Will the Bar Association please speak?
THE Editor, Sir:
Good, analytical articles on the extradition process and its legal ramifications are being placed before the public. Notable among these have been the contributions of Gordon Robinson, attorney-at-law, who, in his most recent article (Sunday Gleaner, March 14, Page A8), has actually done what few commentators have sought to do - take us step by step through the relevant sections of both the Extradition Treaty and Extradition Act.
He makes a very compelling case for the layman to wonder whether the distinguished minister of justice has, perhaps, not erred very seriously in the advice she has given her prime minister and Cabinet colleagues. I think the Jamaican Bar Association should consider rendering good public service by inviting select, eminent members of that body to prepare a position paper on the contending legal opinions, so as to enrich the public debate. I am suggesting that there are matters of law and procedure that can be debated publicly, without prejudice to either Christopher Coke, as a potential defendant before the courts or, for that matter, the judicial review being called for.

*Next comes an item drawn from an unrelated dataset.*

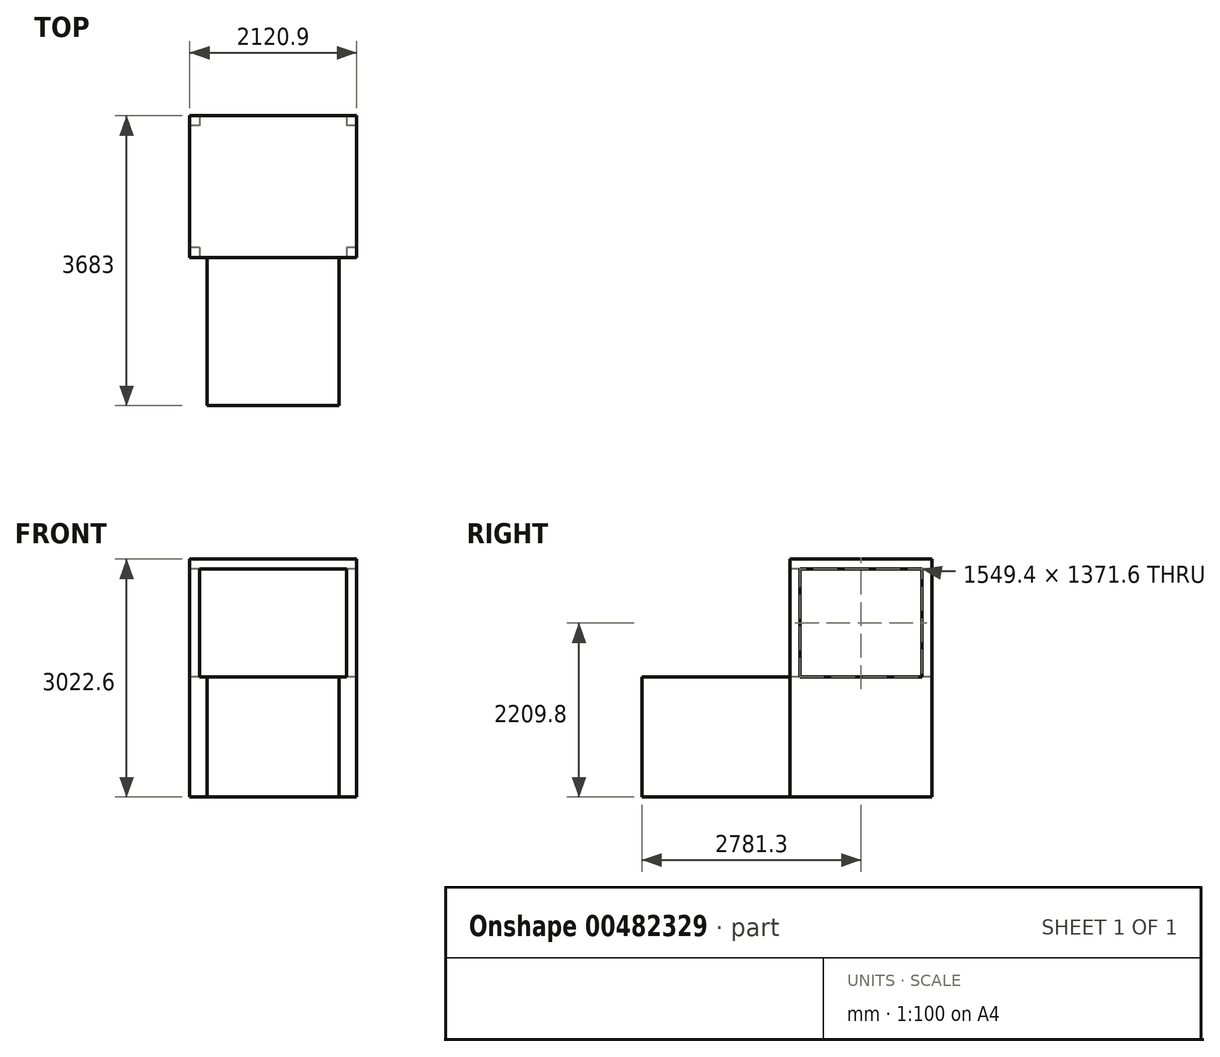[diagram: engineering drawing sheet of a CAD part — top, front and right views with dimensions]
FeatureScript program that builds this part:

Bar association debate/review needed
The matter, however, goes beyond simply informing the public. If the United States (US) government resubmits a new request for extradition which circumvents the issue of wiretapping that our Government claims is tying its hands, the matter of the soundness of the minister of justice's position on that key issue may never be pronounced on by the courts. I think we need such a pronouncement and, in its absence, an opinion from the Bar Association would certainly aid our judgement, and, perhaps, the prime minister's, on the soundness of the advice given.
For, if the minister is vindicated in the position she has taken, then all fair-minded persons must laud her. If her judgment is found wanting then, given regard to the profound, wrenching turmoil our country, the Government and her party has been put through on the basis of her advice, it would be inconceivable that she not tender her resignation to the prime minister. If the US government should follow through and submit a new extradition request, our dilemma might then be that Mr Coke may well get his just desert, while the minister, by default, escapes hers.